### Data extract
☆ ☆ ☆

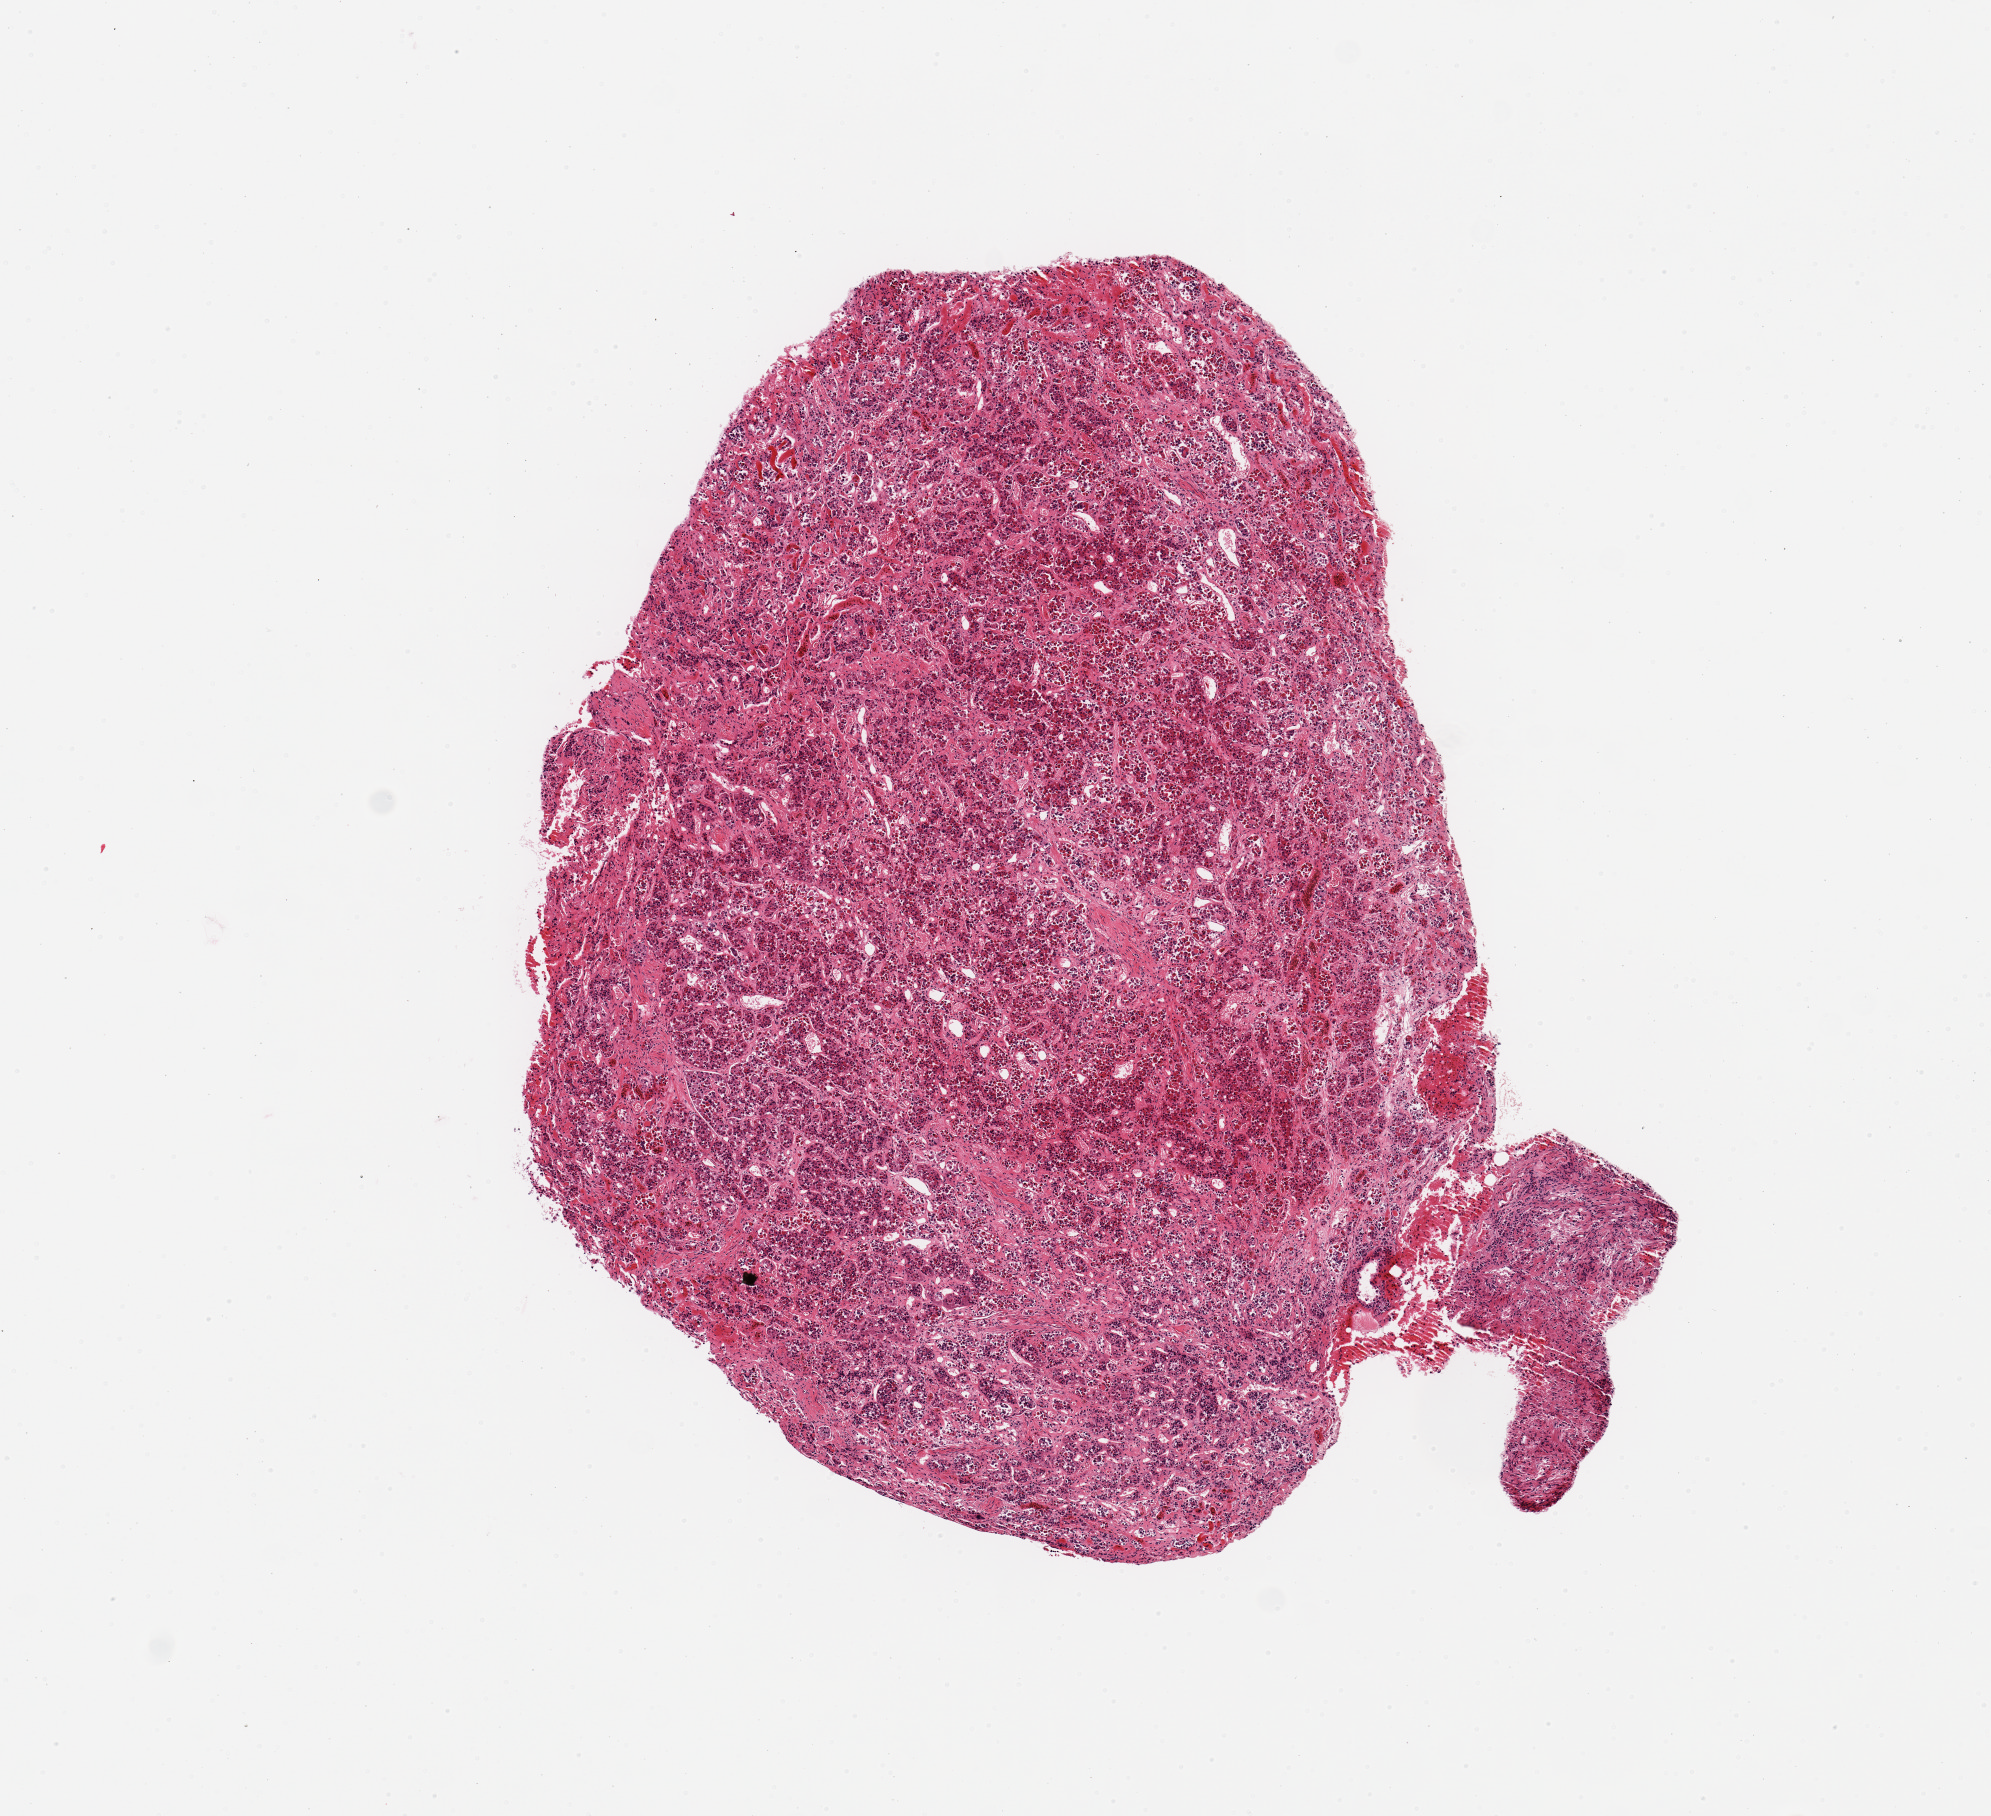
Whole-slide image, hematoxylin and eosin (H&E) stain, a low-resolution overview of the entire scanned area, about 7.9 x 7.2 mm (acquisition: 20x scan); PAXgene-fixed, paraffin-embedded tissue; section of pituitary (target tissue); donor tissue sample. Donor sex: male.
Review note (as recorded): 1 piece; mostly adenohypophysis.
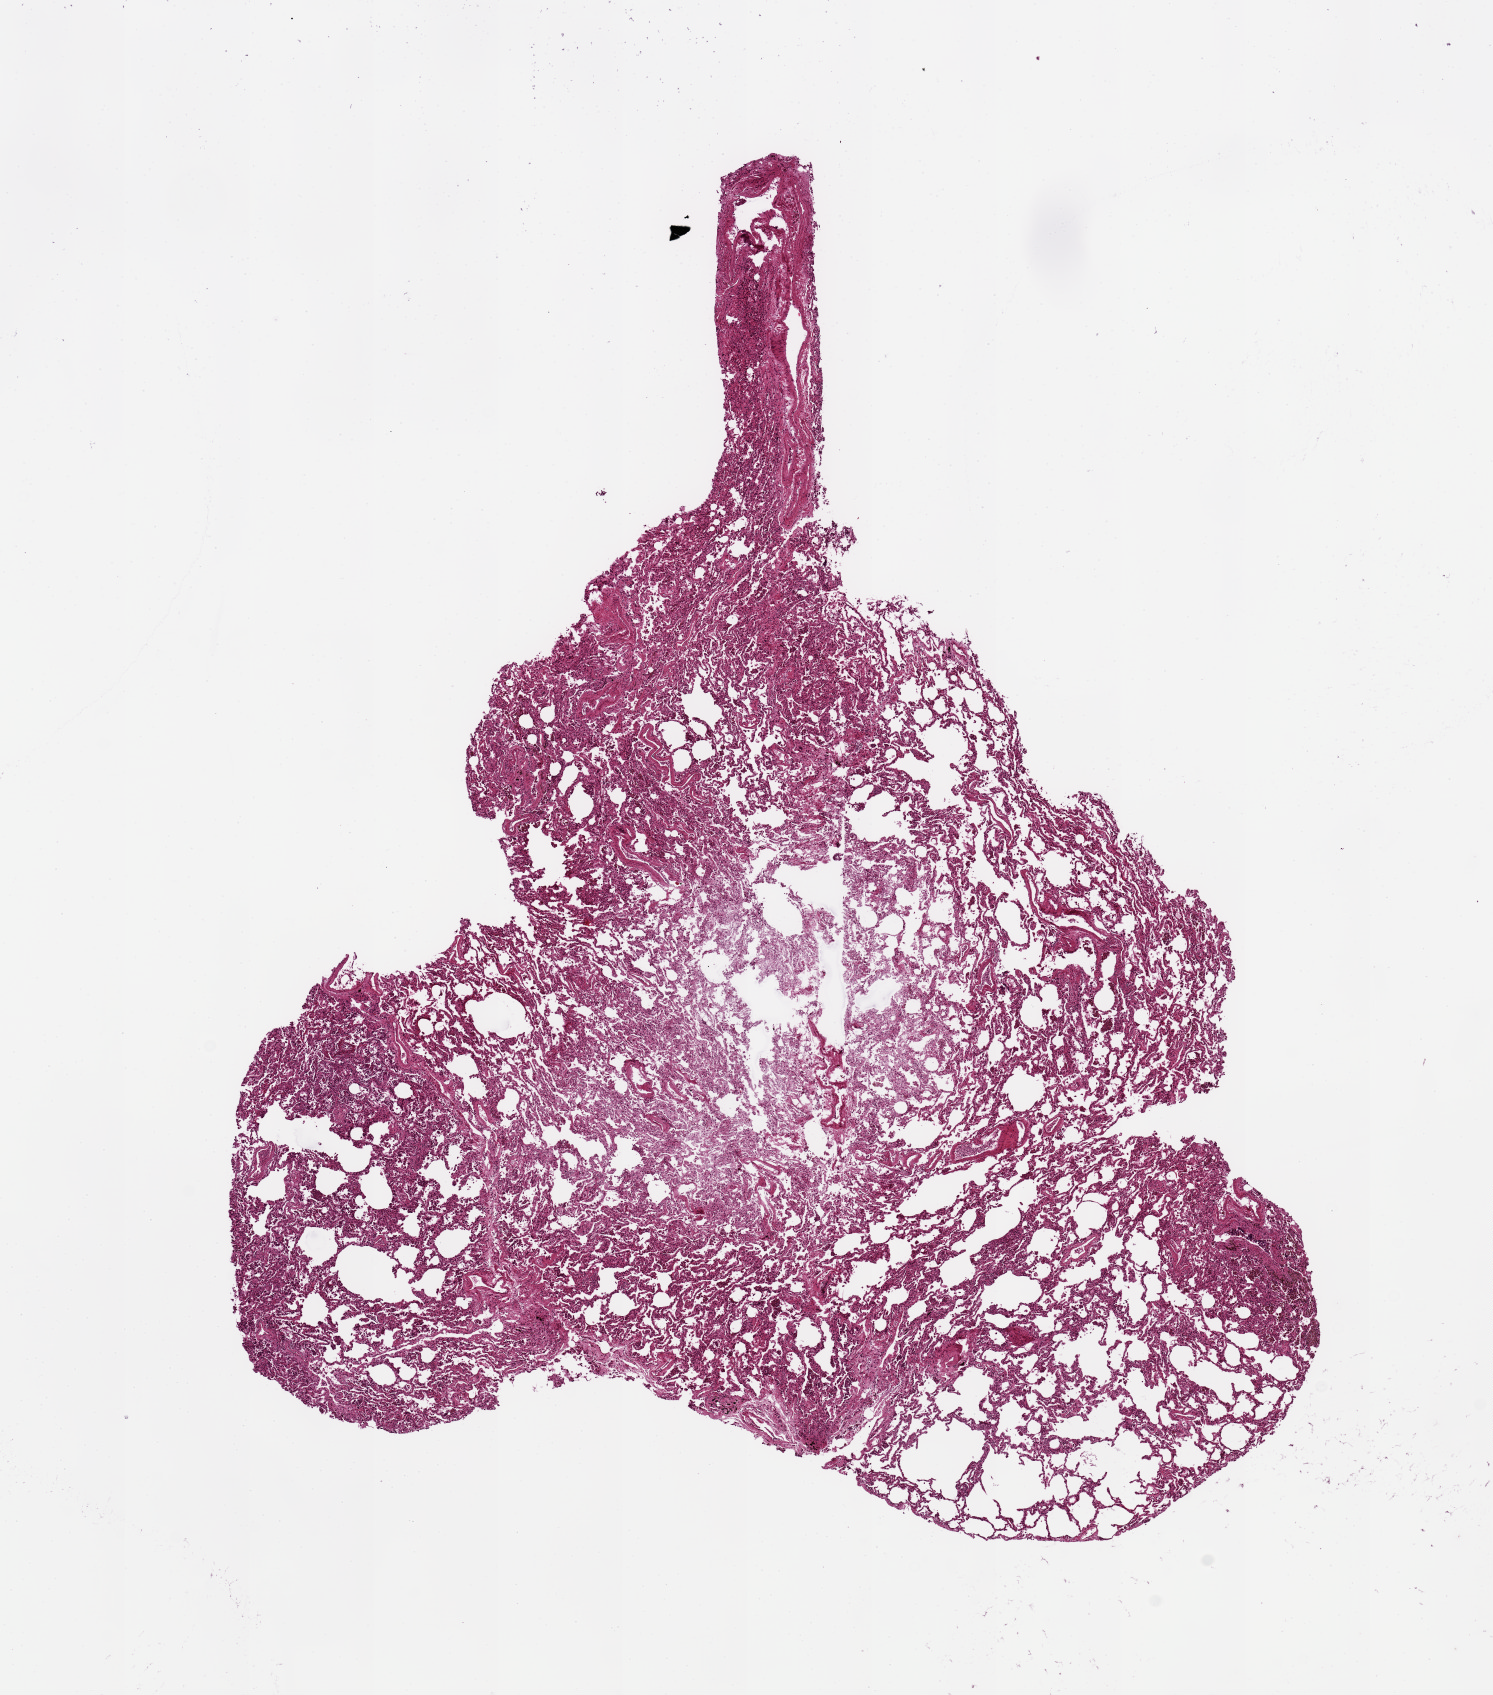
Digitized H&E-stained section, shown as a low-resolution overview of the whole scanned area (about 11.8 x 13.4 mm, slide scanned at 20x); PAXgene-fixed, paraffin-embedded tissue; sampled site (target tissue): lung; donor tissue sample. Male donor.
Review note (as recorded): 9x8mm. Patchy chronic vascular congestion with foci of hemosiderin-laden macrophages.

☆ ☆ ☆

### Your task
Write the lines from the line containing "Review note (as recorded): 1" through the last line of the data out again exactly, and only those lines; pictures stay out.

### Output for this exercise
Review note (as recorded): 1 piece; mostly adenohypophysis.
Digitized H&E-stained section, shown as a low-resolution overview of the whole scanned area (about 11.8 x 13.4 mm, slide scanned at 20x); PAXgene-fixed, paraffin-embedded tissue; sampled site (target tissue): lung; donor tissue sample. Male donor.
Review note (as recorded): 9x8mm. Patchy chronic vascular congestion with foci of hemosiderin-laden macrophages.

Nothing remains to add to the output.